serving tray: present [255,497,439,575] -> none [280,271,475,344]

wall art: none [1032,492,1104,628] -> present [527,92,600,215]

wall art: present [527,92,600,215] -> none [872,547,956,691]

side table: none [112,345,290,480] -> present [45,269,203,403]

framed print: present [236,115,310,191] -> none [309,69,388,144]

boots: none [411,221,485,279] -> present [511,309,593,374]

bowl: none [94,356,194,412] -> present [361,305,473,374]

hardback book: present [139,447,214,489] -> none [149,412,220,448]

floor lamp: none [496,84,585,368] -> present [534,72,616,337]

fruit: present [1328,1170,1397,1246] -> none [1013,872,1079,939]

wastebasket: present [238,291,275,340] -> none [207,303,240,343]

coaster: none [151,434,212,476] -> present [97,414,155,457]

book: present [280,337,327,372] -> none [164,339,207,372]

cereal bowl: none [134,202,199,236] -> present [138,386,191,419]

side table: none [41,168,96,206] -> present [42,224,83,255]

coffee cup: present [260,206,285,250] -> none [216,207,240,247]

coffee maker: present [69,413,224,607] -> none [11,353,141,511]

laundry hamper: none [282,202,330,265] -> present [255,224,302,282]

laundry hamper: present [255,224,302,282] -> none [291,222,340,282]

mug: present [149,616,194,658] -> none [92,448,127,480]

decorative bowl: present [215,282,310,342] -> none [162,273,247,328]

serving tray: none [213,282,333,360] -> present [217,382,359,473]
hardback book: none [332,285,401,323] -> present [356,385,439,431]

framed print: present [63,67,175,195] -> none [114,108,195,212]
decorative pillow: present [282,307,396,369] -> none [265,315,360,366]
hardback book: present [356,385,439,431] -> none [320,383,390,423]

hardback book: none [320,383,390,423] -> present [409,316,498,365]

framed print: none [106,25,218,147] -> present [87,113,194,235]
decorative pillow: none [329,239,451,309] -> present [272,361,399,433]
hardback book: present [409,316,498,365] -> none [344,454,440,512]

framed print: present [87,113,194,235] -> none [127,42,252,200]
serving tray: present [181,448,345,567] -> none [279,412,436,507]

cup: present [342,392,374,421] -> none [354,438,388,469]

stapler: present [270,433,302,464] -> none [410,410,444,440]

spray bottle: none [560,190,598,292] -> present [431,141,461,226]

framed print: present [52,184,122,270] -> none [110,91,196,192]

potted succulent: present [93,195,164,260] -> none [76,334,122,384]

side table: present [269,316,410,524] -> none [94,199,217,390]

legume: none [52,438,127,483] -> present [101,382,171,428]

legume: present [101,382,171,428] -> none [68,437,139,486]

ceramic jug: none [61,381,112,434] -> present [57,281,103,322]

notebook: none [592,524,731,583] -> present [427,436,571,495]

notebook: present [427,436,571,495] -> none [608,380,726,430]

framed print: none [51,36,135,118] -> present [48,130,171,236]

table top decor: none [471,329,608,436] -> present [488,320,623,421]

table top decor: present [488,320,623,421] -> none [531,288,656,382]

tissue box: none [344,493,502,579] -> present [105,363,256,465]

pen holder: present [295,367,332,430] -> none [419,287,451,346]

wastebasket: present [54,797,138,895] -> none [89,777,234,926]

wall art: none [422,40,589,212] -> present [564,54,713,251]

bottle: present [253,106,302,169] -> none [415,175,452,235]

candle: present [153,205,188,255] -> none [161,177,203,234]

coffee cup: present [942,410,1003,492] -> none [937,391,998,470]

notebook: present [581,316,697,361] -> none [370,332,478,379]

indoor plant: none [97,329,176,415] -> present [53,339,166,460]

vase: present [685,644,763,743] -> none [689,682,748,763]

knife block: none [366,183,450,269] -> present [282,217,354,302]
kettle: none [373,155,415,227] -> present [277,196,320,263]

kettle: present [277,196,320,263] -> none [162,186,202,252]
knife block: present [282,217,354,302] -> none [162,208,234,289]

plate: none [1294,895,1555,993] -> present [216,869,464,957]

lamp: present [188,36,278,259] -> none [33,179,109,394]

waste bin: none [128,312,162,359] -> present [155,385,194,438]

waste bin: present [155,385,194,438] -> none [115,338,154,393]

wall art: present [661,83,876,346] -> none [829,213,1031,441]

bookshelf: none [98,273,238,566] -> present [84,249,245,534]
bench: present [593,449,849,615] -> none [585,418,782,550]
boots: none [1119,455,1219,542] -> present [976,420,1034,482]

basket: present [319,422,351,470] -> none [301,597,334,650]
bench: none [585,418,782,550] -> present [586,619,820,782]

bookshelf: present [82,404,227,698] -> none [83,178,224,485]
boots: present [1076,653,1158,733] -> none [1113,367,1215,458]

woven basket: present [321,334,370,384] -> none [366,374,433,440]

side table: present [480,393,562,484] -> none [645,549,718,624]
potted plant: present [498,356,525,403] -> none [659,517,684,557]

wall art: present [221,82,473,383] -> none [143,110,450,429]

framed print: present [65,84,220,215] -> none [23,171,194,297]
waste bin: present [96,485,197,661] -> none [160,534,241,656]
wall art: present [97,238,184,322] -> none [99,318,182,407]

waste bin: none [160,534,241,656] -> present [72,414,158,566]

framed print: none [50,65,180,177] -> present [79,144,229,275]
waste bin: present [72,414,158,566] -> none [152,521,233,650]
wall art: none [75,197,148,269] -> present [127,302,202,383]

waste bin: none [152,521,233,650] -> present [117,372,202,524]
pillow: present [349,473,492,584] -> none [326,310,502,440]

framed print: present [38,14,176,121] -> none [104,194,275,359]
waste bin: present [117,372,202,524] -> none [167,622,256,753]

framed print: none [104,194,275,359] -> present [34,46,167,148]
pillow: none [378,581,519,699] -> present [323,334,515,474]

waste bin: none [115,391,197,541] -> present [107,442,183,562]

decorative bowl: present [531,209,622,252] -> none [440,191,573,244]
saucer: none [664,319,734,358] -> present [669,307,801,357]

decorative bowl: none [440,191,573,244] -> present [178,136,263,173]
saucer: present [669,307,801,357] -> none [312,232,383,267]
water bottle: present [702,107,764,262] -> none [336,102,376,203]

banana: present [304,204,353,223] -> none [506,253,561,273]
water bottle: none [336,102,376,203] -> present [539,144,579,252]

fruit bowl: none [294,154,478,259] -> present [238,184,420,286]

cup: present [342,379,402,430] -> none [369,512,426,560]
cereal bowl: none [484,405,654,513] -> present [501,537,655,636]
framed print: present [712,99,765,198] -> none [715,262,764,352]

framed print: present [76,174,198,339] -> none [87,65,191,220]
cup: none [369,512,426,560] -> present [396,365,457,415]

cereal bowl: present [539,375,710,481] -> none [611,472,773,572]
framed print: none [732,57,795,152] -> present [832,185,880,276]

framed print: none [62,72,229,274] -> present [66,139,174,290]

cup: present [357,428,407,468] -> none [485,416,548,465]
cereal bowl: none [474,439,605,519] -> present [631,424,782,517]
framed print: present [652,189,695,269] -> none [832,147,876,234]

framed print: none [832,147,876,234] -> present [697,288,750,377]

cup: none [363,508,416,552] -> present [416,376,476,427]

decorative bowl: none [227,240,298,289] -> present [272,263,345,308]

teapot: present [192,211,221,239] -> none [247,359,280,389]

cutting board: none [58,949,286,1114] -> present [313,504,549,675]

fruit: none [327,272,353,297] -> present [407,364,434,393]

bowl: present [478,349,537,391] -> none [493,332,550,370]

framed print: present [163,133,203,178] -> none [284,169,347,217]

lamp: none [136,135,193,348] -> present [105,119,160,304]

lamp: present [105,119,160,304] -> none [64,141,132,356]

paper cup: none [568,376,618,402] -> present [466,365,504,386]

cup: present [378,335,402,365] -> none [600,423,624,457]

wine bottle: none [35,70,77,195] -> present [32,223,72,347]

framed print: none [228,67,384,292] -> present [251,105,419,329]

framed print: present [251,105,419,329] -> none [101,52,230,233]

- [Brief] Your answer must be the data above, copied exactly from its first line through the line containing "boots: none [411,221,485,279]", and nothing more.

- [Task solution]
serving tray: present [255,497,439,575] -> none [280,271,475,344]

wall art: none [1032,492,1104,628] -> present [527,92,600,215]

wall art: present [527,92,600,215] -> none [872,547,956,691]

side table: none [112,345,290,480] -> present [45,269,203,403]

framed print: present [236,115,310,191] -> none [309,69,388,144]

boots: none [411,221,485,279] -> present [511,309,593,374]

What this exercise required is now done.